Hey everyone, it is John, welcome to our recipe page. Today, I will show you a way to prepare a special dish, moroccan chickpea & potato soup. One of my favorites food recipes. For mine, I will make it a little bit tasty. This will be really delicious.

In a Dutch oven, heat oil over medium-high heat. Heat a large skillet over medium-high heat. Add oil to pan; swirl to coat.

Moroccan Chickpea & Potato Soup is one of the most favored of current trending meals in the world. It is simple, it’s quick, it tastes yummy. It is appreciated by millions daily. They’re nice and they look fantastic. Moroccan Chickpea & Potato Soup is something which I’ve loved my whole life.

To begin with this recipe, we have to prepare a few components. You can have moroccan chickpea & potato soup using 11 ingredients and 3 steps. Here is how you can achieve that.

The ingredients needed to make Moroccan Chickpea & Potato Soup:
  1. Prepare 1 cup chickpeas, soaked
  2. Prepare 1 cup potatoes, cut into cubes
  3. Get 1/2 cup parsley, minced
  4. Prepare 1/2 cup onions, grated
  5. Get 8 cups beef broth
  6. Prepare 3 teaspoons olive oil
  7. Get 1/4 cup lemon juice
  8. Prepare 1/4 teaspoon black pepper
  9. Prepare 1 tablespoon tomato paste
  10. Get 1/2 teaspoon saffron
  11. Get salt

Moroccan-spiced chickpeas simmered in sauce fire-roasted tomatoes. Couscous, cooked and fluffed to perfection, or our old standby quinoa, depending on your clean eating goals (I'm kind of over quinoa at the moment, so couscous did the trick beautifully for me). Cucumber salad aka cucumbers, some lemon juice, olive oil, and herbs to the max. Chickpeas should be just covered with liquid.

Instructions to make Moroccan Chickpea & Potato Soup:
  1. Drain the chickpeas and place in a saucepan with the parsley, onions, beef broth, black pepper and a pinch of salt. Cook over low heat for 1 hour.
  2. Then add the tomato paste and let the mixture boil for another hour. Then add in the potatoes and continue cooking for an additional 30minutes.
  3. Finally add the lemon juice and salt to taste. Serve the soup warm.

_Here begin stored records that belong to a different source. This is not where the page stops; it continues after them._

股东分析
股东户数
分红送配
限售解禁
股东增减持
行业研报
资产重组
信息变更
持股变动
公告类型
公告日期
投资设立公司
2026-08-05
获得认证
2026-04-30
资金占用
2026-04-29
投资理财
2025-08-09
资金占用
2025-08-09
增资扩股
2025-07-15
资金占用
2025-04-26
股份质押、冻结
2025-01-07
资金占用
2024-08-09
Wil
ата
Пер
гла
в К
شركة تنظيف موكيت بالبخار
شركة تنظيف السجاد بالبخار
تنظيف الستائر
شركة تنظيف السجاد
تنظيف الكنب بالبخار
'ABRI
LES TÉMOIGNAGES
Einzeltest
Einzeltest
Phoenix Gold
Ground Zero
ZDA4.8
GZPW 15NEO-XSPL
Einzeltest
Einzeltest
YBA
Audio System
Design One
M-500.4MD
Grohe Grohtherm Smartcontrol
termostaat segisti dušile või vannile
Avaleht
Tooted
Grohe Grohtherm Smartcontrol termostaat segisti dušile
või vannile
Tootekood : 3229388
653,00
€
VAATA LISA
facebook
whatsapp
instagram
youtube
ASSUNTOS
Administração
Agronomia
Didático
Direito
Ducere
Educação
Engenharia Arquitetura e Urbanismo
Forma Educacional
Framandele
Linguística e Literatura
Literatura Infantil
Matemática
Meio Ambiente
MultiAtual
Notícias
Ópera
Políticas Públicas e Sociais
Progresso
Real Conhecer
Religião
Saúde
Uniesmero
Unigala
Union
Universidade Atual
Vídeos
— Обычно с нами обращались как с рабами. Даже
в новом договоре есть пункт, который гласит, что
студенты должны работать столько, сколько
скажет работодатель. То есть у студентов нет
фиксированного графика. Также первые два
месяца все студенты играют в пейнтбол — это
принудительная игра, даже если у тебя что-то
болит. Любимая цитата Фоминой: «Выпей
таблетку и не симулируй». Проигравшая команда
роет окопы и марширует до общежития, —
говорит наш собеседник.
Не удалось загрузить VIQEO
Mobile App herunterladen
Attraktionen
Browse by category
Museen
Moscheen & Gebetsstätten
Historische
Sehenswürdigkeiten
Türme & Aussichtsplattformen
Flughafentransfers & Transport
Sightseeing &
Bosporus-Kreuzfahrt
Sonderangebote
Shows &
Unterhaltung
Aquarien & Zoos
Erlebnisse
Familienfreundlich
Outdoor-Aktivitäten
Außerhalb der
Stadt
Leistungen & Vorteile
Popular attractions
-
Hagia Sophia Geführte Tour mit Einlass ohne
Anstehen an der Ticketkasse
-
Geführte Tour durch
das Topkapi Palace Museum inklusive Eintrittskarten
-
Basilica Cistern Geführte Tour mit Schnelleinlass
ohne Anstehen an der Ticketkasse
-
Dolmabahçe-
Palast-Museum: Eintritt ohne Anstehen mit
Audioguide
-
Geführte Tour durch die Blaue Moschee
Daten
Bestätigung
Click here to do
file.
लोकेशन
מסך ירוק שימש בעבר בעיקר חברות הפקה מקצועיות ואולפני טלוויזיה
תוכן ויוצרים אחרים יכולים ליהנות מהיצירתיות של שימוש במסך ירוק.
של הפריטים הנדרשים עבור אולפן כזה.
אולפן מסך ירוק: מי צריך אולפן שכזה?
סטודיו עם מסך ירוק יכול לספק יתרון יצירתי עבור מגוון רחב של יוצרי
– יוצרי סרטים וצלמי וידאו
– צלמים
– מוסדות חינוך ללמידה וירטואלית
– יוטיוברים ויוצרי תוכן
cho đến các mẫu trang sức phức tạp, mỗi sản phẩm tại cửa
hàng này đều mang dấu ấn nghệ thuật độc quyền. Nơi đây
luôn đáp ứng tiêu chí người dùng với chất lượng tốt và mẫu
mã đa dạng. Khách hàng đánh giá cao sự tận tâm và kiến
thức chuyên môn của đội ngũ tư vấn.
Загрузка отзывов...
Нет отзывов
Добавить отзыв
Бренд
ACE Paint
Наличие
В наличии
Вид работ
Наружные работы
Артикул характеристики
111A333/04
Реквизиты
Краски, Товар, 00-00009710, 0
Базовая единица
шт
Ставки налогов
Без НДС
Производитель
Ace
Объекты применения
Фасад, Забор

If level is shy, add some water so the chickpeas are just covered. Lamb is the shining star in this main dish that's simmered with fragrant spices. Moroccan-Style Lamb and Chickpeas is a great go-to choice for fast weeknight cooking. Serve over a simple Couscous-Arugula Salad. With chickpeas, sweet potatoes and spicy Moroccan seasoning.